Excerpt to read:

>>>>

On Fri, Jan 30, 2009 at 9:52 AM, Tom Lane <tgl@sss.pgh.pa.us> wrote:
> Jaume Sabater <jsabater@gmail.com> writes:
>> On Fri, Jan 30, 2009 at 2:22 AM, Tom Lane <tgl@sss.pgh.pa.us> wrote:
>>> We probably should add a caution about this to the manual's discussion
>>> of how to write archiving scripts.
>
>> I presume you mean the copy/transfer process did not do its job
>> correctly, Tom. Therefore, I would advise using a script that compares
>> the MD5/SHA1 sums of the origin and destination files and retries the
>> copy/transfer process before returning an exit status to the server
>> (archive_command call). Do you think this would suffice?
>
> That seems like using a sledgehammer to swat a fly.  The problem as
> I saw it was that the script was probably simply not checking for
> an error result from 'cp'.
>
>                        regards, tom lane
>
> --
> Sent via pgsql-admin mailing list (pgsql-admin@postgresql.org)
> To make changes to your subscription:
> http://www.postgresql.org/mailpref/pgsql-admin
>

Re: Warm standby recovery failure

From
Scott Marlowe
Date:
On Fri, Jan 30, 2009 at 7:52 AM, Tom Lane <tgl@sss.pgh.pa.us> wrote:
> Jaume Sabater <jsabater@gmail.com> writes:
>> On Fri, Jan 30, 2009 at 2:22 AM, Tom Lane <tgl@sss.pgh.pa.us> wrote:
>>> We probably should add a caution about this to the manual's discussion
>>> of how to write archiving scripts.
>
>> I presume you mean the copy/transfer process did not do its job
>> correctly, Tom. Therefore, I would advise using a script that compares
>> the MD5/SHA1 sums of the origin and destination files and retries the
>> copy/transfer process before returning an exit status to the server
>> (archive_command call). Do you think this would suffice?
>
> That seems like using a sledgehammer to swat a fly.  The problem as
> I saw it was that the script was probably simply not checking for
> an error result from 'cp'.

Plus, if you're using a system like rsync it uses checksums to make
sure the data transferred is correct if you use the -c (think that's
the one) switch.
--
When fascism comes to America, it will be the intolerant selling it as
diversity.

<<<<

Data to examine:
>>>>

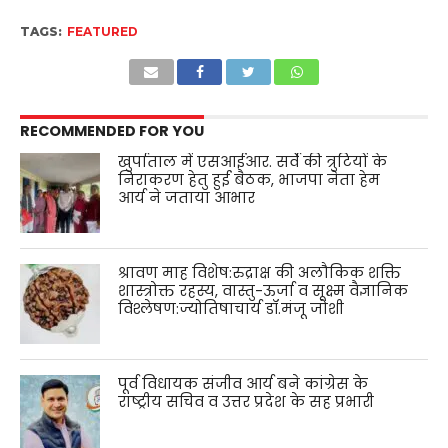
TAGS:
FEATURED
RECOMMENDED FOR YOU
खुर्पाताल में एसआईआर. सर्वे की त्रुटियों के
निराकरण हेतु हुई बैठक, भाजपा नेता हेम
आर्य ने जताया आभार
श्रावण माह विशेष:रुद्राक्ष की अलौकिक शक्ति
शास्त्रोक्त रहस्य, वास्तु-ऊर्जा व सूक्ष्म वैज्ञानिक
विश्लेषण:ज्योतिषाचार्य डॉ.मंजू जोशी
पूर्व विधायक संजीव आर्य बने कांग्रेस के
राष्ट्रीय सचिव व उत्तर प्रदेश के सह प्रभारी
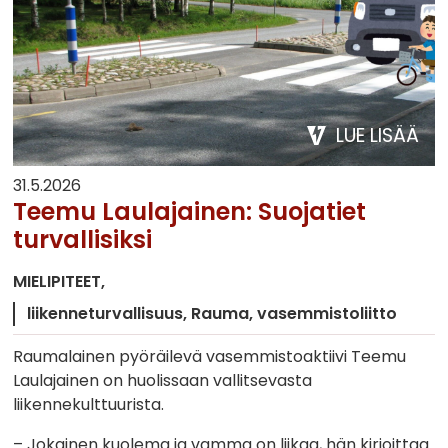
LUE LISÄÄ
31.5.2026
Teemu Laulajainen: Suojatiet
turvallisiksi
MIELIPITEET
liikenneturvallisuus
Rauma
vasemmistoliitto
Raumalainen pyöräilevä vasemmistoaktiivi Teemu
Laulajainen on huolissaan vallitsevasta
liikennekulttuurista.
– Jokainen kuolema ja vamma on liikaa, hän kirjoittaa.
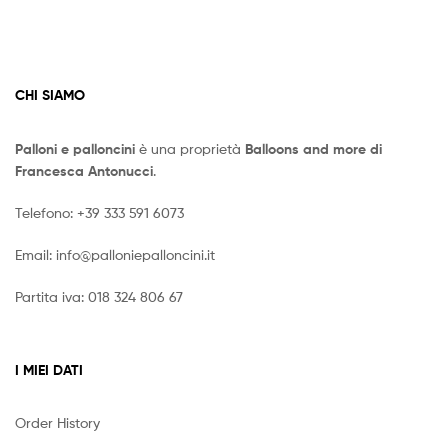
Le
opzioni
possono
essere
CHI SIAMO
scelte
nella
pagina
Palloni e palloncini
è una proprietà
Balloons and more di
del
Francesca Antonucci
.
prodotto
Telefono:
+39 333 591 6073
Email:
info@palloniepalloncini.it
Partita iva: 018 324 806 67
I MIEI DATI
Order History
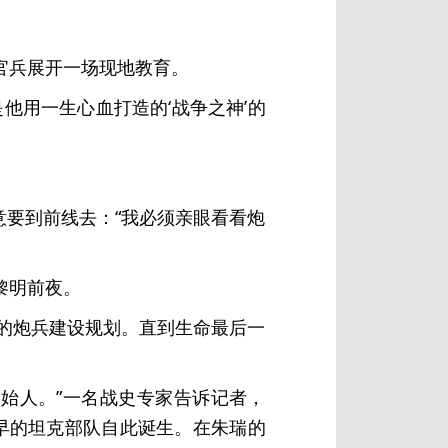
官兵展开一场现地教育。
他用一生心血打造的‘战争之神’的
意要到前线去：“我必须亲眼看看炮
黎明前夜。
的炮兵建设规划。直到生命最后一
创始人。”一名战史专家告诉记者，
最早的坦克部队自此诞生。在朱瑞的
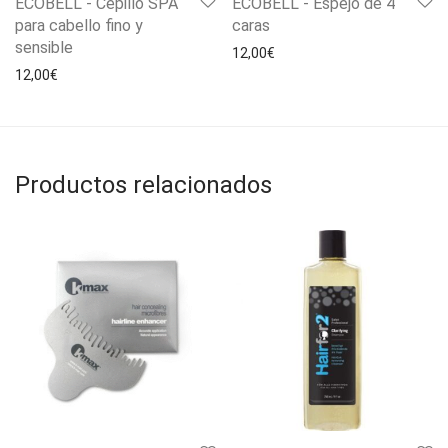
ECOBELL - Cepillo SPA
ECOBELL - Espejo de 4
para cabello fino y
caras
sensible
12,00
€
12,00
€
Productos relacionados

<<<<

Copy the passage in the thread on warm standby recovery starting with "Plus, if you're" and going on through "the one) switch.". The records have no connection to the thread on warm standby recovery.

Plus, if you're using a system like rsync it uses checksums to make
sure the data transferred is correct if you use the -c (think that's
the one) switch.